Changes to look out for in your breasts includes; Lump in the breast, any unusual mass or lump that appears, regardless of its size, should be examined by a medical professional. Breast or nipple pain, persistent pain or discomfort in the breast or nipple area requires immediate attention. Unusual nipple discharge, if you notice any discharge, consult a healthcare professional. Dimples, bulges, or ridges on the skin of your breasts, changes in breast texture or appearance can be a cause for concern. Lump under the arm, swelling or a lump in the armpit area can be a sign of breast cancer. Itching, scales, sores, or rashes, any persistent skin changes on or around the breast should be checked by a professional healthcare worker. Redness, warmth, swelling, or pain, unexplained skin changes should be reported to a healthcare professional immediately. Lastly, change in the nipple to become pushed in (inverted), can require the attention of a medical professional.
Breast cancer is extremely treatable if diagnosed early, and immediate intervention can save lives. It is critical to prioritise self-care and frequent check-ups. Routine mammogram and self-examinations can help discover breast cancer early. Recognising these warning signs and seeking immediate medical attention are critical steps in the fight against breast cancer.
It is also important to understand that breast cancer does not discriminate based on gender. Men, just like women, have breast tissue, and this tissue can develop cancerous cells. However, breast cancer is less common in men than in women. The symptomps of breast cancer in men are similar to those of women.
Breaking down assumptions and stigmas around breast cancer in males is critical, as increased knowledge and open discussions can lead to earlier identification and greater support for those facing this diagnosis. For everyone, regardless of gender, regular self-examinations, medical checkups, and a proactive approach to health are necessary to detect breast cancer in its earliest and most curable stages.
Breast cancer affects millions of people around the world, and by working together to raise awareness, support survivors and fighters, and promote self-care and regular testing, we can make a huge progress in the fight against this illness. Together, we can ensure that nobody faces breast cancer alone and that early detection becomes a universal reality.
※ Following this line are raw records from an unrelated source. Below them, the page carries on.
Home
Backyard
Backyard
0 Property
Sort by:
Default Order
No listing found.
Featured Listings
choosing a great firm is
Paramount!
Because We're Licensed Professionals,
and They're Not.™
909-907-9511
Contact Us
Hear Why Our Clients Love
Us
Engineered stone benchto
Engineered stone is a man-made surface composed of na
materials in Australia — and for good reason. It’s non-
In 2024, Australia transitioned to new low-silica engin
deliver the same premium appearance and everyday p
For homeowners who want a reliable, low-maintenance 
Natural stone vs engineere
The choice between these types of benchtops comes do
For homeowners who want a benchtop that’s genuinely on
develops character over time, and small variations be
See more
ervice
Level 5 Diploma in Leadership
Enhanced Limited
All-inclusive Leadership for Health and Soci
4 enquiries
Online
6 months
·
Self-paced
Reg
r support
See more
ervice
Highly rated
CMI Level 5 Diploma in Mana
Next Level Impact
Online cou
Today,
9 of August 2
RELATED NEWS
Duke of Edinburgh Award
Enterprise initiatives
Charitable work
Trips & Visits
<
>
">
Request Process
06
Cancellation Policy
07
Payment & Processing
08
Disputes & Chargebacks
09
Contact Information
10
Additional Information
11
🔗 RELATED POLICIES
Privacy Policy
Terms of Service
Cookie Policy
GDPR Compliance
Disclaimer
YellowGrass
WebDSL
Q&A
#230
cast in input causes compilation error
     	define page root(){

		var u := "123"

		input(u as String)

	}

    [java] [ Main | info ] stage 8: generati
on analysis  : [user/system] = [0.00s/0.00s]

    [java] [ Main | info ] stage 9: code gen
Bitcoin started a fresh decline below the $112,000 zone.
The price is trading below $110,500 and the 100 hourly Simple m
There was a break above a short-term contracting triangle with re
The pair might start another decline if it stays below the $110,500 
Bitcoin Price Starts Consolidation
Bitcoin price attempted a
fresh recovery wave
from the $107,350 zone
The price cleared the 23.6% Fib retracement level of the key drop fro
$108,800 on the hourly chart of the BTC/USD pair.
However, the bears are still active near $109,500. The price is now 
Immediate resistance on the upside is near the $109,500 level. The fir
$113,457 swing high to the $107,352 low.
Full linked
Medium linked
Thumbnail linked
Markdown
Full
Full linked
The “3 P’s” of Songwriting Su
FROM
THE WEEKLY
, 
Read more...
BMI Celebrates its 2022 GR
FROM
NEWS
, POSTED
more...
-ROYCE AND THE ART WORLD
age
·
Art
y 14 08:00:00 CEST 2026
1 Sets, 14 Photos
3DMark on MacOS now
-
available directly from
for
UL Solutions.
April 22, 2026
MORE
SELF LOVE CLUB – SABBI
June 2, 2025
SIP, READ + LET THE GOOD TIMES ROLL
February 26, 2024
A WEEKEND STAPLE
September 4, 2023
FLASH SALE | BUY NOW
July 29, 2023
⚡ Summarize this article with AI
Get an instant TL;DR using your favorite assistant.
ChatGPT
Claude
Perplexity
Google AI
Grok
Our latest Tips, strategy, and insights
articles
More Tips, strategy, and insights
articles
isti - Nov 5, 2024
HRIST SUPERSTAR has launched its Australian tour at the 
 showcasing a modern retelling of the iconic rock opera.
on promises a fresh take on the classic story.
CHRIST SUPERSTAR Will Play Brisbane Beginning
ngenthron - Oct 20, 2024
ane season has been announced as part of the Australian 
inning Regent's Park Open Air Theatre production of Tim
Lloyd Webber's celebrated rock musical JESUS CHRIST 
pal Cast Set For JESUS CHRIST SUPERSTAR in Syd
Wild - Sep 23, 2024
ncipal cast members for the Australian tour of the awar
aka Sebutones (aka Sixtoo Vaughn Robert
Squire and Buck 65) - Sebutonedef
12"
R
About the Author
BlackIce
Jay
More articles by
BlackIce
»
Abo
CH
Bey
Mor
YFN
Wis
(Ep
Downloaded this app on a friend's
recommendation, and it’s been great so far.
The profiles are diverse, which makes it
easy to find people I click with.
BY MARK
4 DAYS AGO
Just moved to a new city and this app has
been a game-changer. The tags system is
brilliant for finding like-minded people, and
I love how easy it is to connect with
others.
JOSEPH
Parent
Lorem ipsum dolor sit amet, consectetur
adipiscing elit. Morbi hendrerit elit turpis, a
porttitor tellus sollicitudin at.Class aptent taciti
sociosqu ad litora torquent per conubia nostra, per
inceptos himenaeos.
The support of family and friends is a priceless source of strength. Breast cancer is not just a physical battle; it’s a life changing experience that carries profound psychological impact. Individuals fighting this battle may experience an emotional roller coaster, uncertainty, and anxiety. That is why loved ones’ constant presence, encouragement, and understanding empowers them with strength.
Remember, knowledge is power, and staying informed about breast cancer is the first step towards a healthier, cancer-free future.